Pertumbuhan nilai PDRB sampai pada unit kecamatan di kabupaten perbatasan sudah cukup baik Keterkaitan ketiga sektor tersebut di kecamatan kabupaten perbatasan belum terlihat. Sektor yang menjadi unggulan di di kecamatan kabupaten perbatasan berupa sektor primer dan sektor tersier, sedangkan sektor sekunder belum berkembang. Hal ini dapat mengindikasikan adanya pengurasan sumberdaya atau kebocoran regional pada kabupaten perbatasan dengan bertumpu pada sektor tertentu saja terutama pertanian. Kekayaan sumberdaya alam yang besar pada sektor pertanian maupun pertambangan belum mampu menggerakkan sektor-sektor lain.

Faktor lain yang juga berpengaruh terhadap disparitas antar kecamataan di wilayah perbatasan adalah besarnya nilai disparitas yang terjadi di kecamatan sekitar (W_DISPARITAS) dengan nilai koefisien beta (ß) sebesar -6,1374. Korelasi negatif dari nilai koefisien tersebut dapat diinterpretasikan bahwa besarnya total nilai disparitas yang terjadi di wilayah perbatasan dapat diturunkan dengan memfokuskan pada daerah yang menyumbangkan memiliki nilai disparitas yang besar terutama kecamatan yang tertinggal baik dari segi sarana-

prasaran maupun dari segi perekonomian daerahnya.

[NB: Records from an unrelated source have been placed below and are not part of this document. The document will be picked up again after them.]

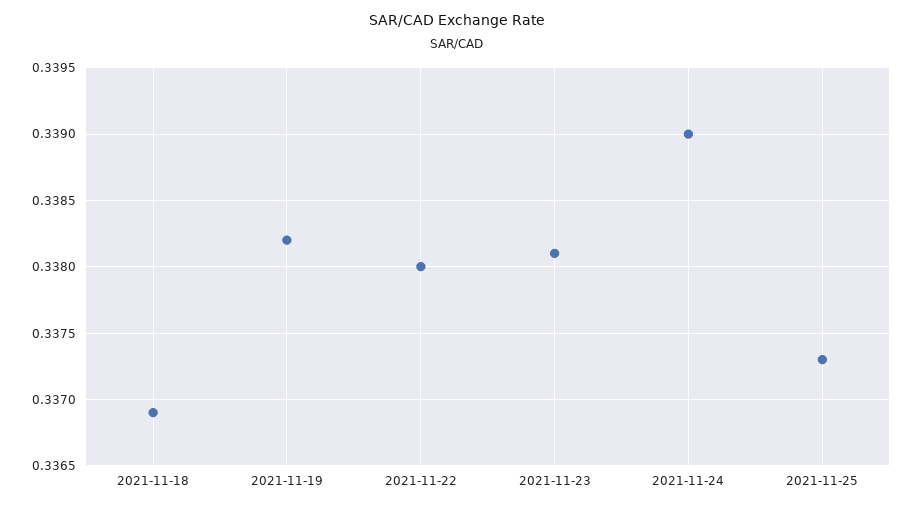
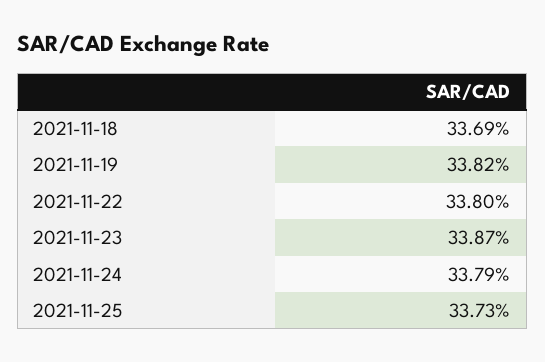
2021-11-23: 0.3381 -> 0.3387
2021-11-24: 0.339 -> 0.3379

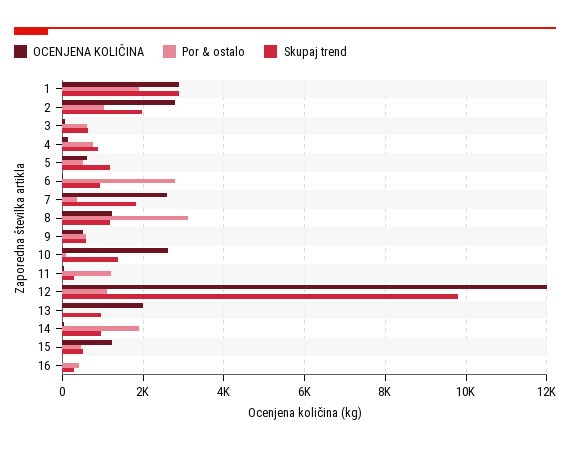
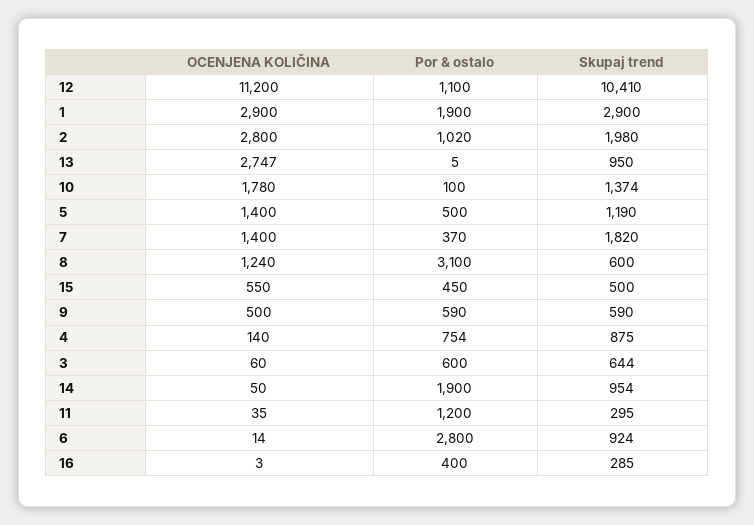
OCENJENA KOLIČINA, 5: 600 -> 1400
OCENJENA KOLIČINA, 7: 2600 -> 1400
Skupaj trend, 8: 1200 -> 600
OCENJENA KOLIČINA, 10: 2600 -> 1780
OCENJENA KOLIČINA, 12: 12000 -> 11200
Skupaj trend, 12: 9800 -> 10410
OCENJENA KOLIČINA, 13: 2000 -> 2747
OCENJENA KOLIČINA, 15: 1200 -> 550

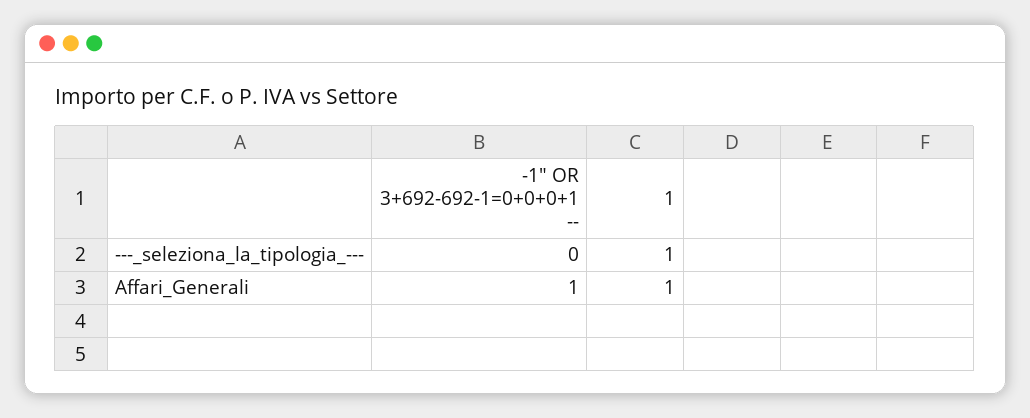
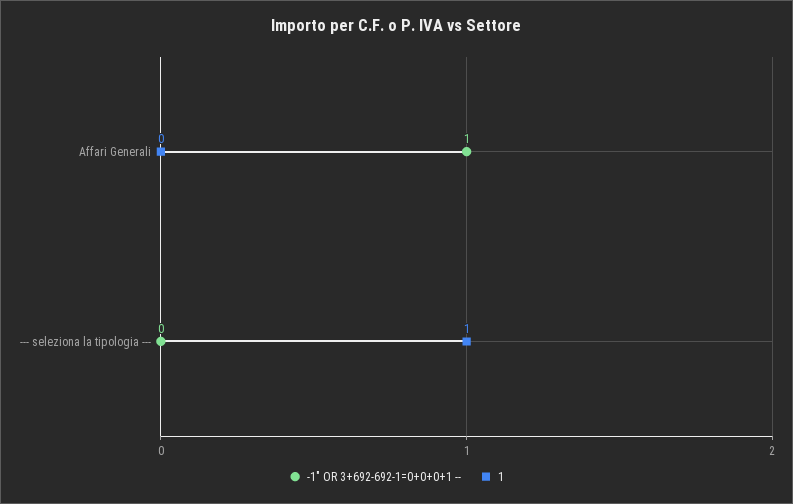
1, Affari_Generali: 1 -> 0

Kecamatan tersebut adalah Kecamatan Mukok dan Kecamatan Meliau dengan nilai Indeks Williamson berturut-turut sebesar 3,27 dan 1,93. Hasil analisis skalogram juga menggolongkan kedua kecamatan tersebut kedalam kecamatan masih tertinggal dari segi sarana-prasarana wilayahnya, dengan menempati hierarki 3.

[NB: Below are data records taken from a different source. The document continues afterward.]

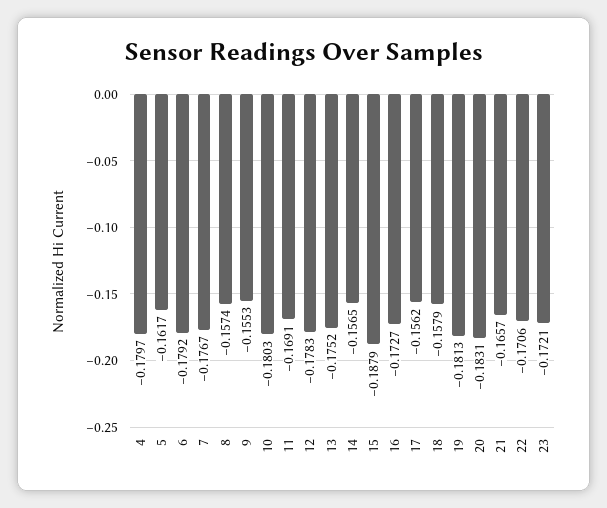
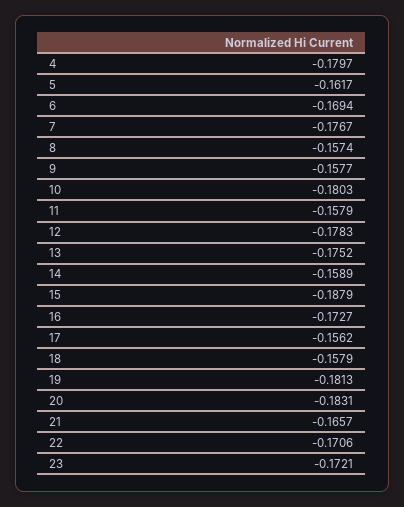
6: -0.1792 -> -0.1694
9: -0.1553 -> -0.1577
11: -0.1691 -> -0.1579
14: -0.1565 -> -0.1589

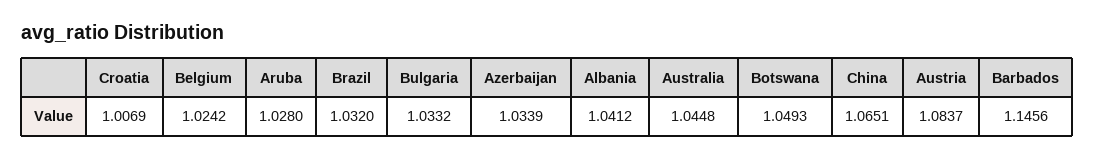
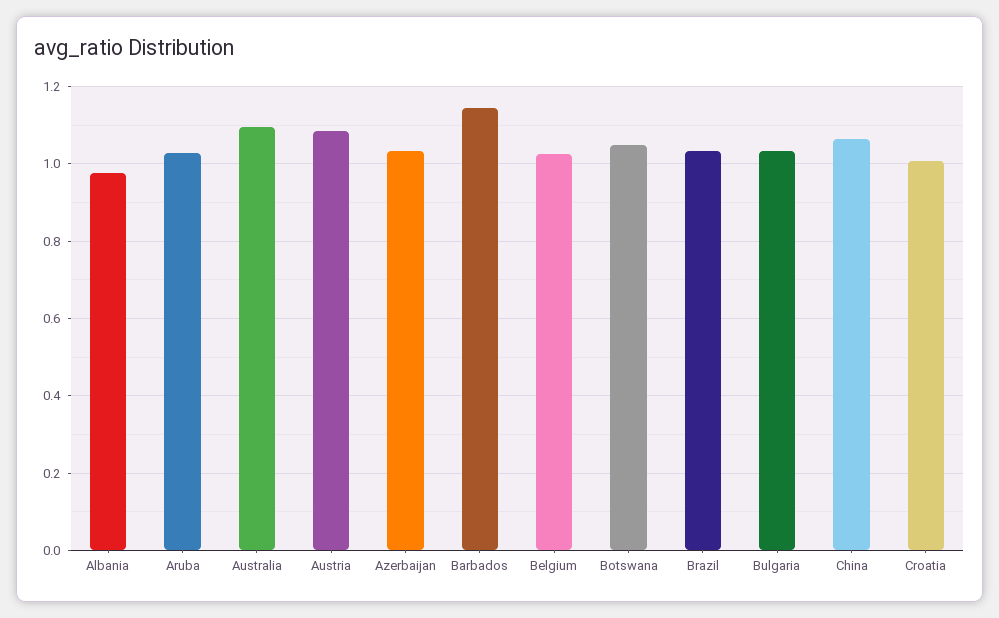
Albania: 1.0412 -> 0.98
Australia: 1.0448 -> 1.1

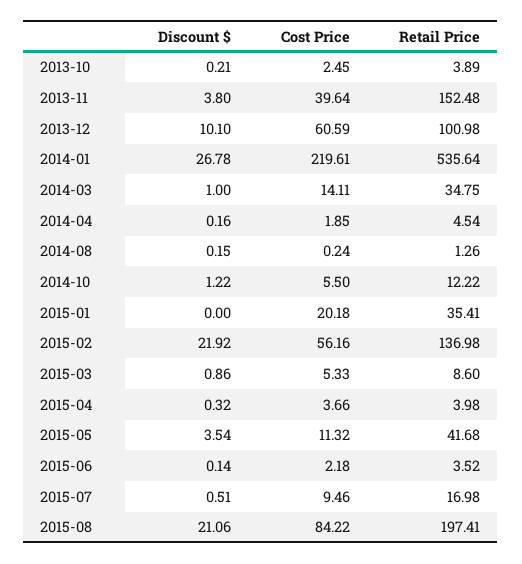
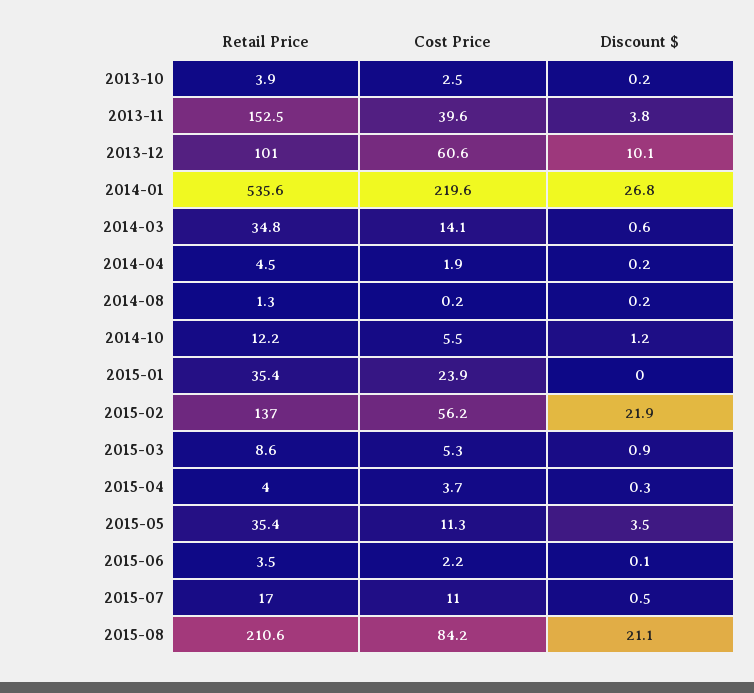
Discount $, 2014-03: 1 -> 0.6
Cost Price, 2015-01: 20.18 -> 23.9
Retail Price, 2015-05: 41.68 -> 35.4
Cost Price, 2015-07: 9.46 -> 11
Retail Price, 2015-08: 197.41 -> 210.6

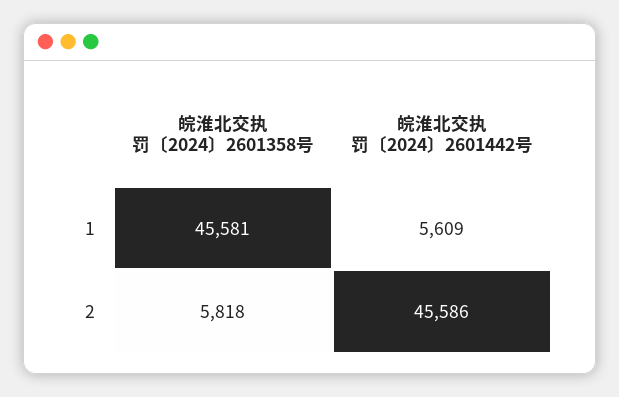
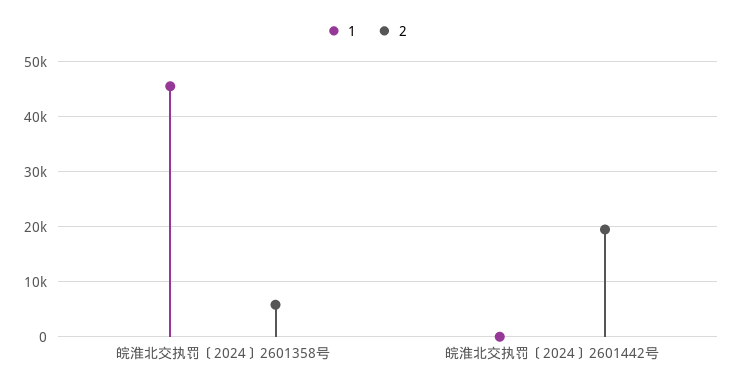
1, 皖淮北交执罚〔2024〕2601442号: 5609 -> 0
2, 皖淮北交执罚〔2024〕2601442号: 45586 -> 20000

Sejalan dengan apa yang dihasilkan dari analisis Indeks Theil Entropy bahwa ketimpangan yang terjadi lebih diakibatkan oleh adanya kesenjangan dalam kelompok kecamatan perbatasan bukan kesenjangan antar kecamatan perbatasan dengan non perbatasan. Sejauh ini kecamatan perbatasan yang mengalami kemajuan yang cukup pesat adalah kecamatan yang merupakan lokasi tempat dibangunnya pos pemeriksaan lintas batas saja seperti di Kecamatan Badau di Kabupaten Kapuas Hulu, Kecamatan Entikong di Kabupaten Sanggau, serta Kecamatan Sajingan Besar di Kabupaten Sambas, sedangkan kecamatan perbatasan lainnya masih tertinggal baik dari segi ketersediaan sarana-prasarana, maupun perekonomiannya berdasarkan sumbangan PDRB kecamatan terhadap PDRB kabupaten.

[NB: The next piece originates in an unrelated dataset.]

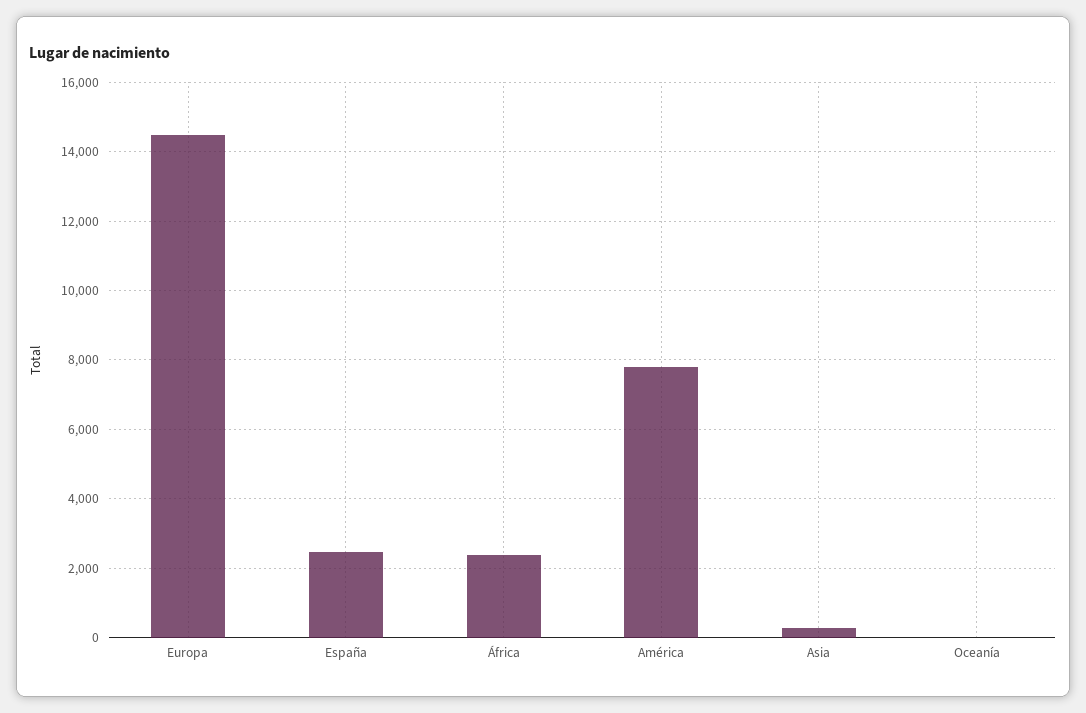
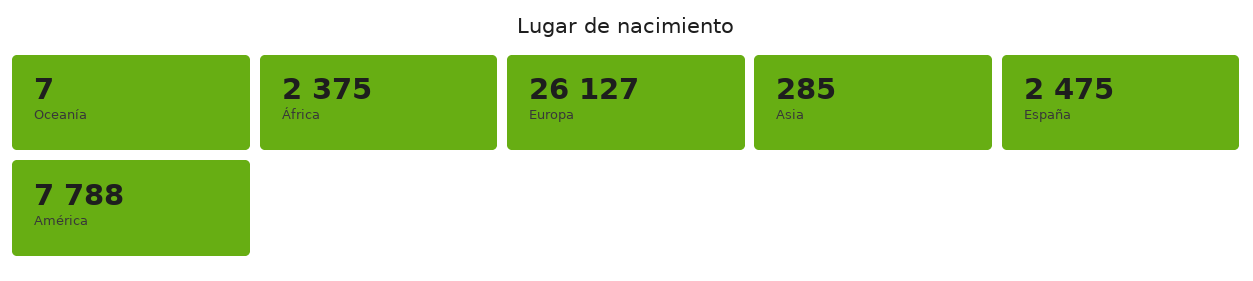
Europa: 14400 -> 26127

Selain dari ketiga faktor tersebut diatas, faktor lain yang juga dapat dikatakan memiliki peran yang cukup nyata terhadap terjadi disparitas, adalah faktor permukiman di wilayah kecamatan itu sendiri meskipun nilai p-level > 0,05 yaitu sebesar 0,07. Dibandingkan dengan variabel lain yang memiliki p-level > 0,1 bahkan sampai 0,8, pemukiman memiliki p-levelnya yang jauh lebih kecil. Hal ini mengindikasikan apabila di masa yang akan datang terjadi peningkatan pangsa luas pemukiman wilayah, bukan tidak mungkin faktor pemukiman ini menjadi faktor yang berpengaruh nyata terhadap disparitas wilayah perbatasan.

Banyaknya pemukiman di suatu wilayah kecamatan merupakan faktor yang berkorelasi positif terhadap meningkatnya disparitas wilayah, apabila terjadi peningkatan pangsa luas pemukiman disuatu wilayah kecamatan akan mengakibatkan disparitas antar wilayah kecamatan semakin besar. Luas pemukiman menandakan bahwa populasi penduduk di suatu kecamatan semakin meningkat, jika tidak terjadi pemerataan sebaran penduduk,maka disparitas akan semakin tinggi. Luas pemukiman tentunya akan semakin bertambah dengan pesat terutama pada kecamatan yang lebih maju, karena penduduk akan cenderung

bertempat tinggal di tempat yang yang memiliki fasilitas sarana-prasarana yang lebih memadai. Hal ini menyebabkan daerah tertinggal di wilayah perbatasan semakin ditinggalkan sehingga mengalami penurunan jumlah penduduk dari tahun ketahun.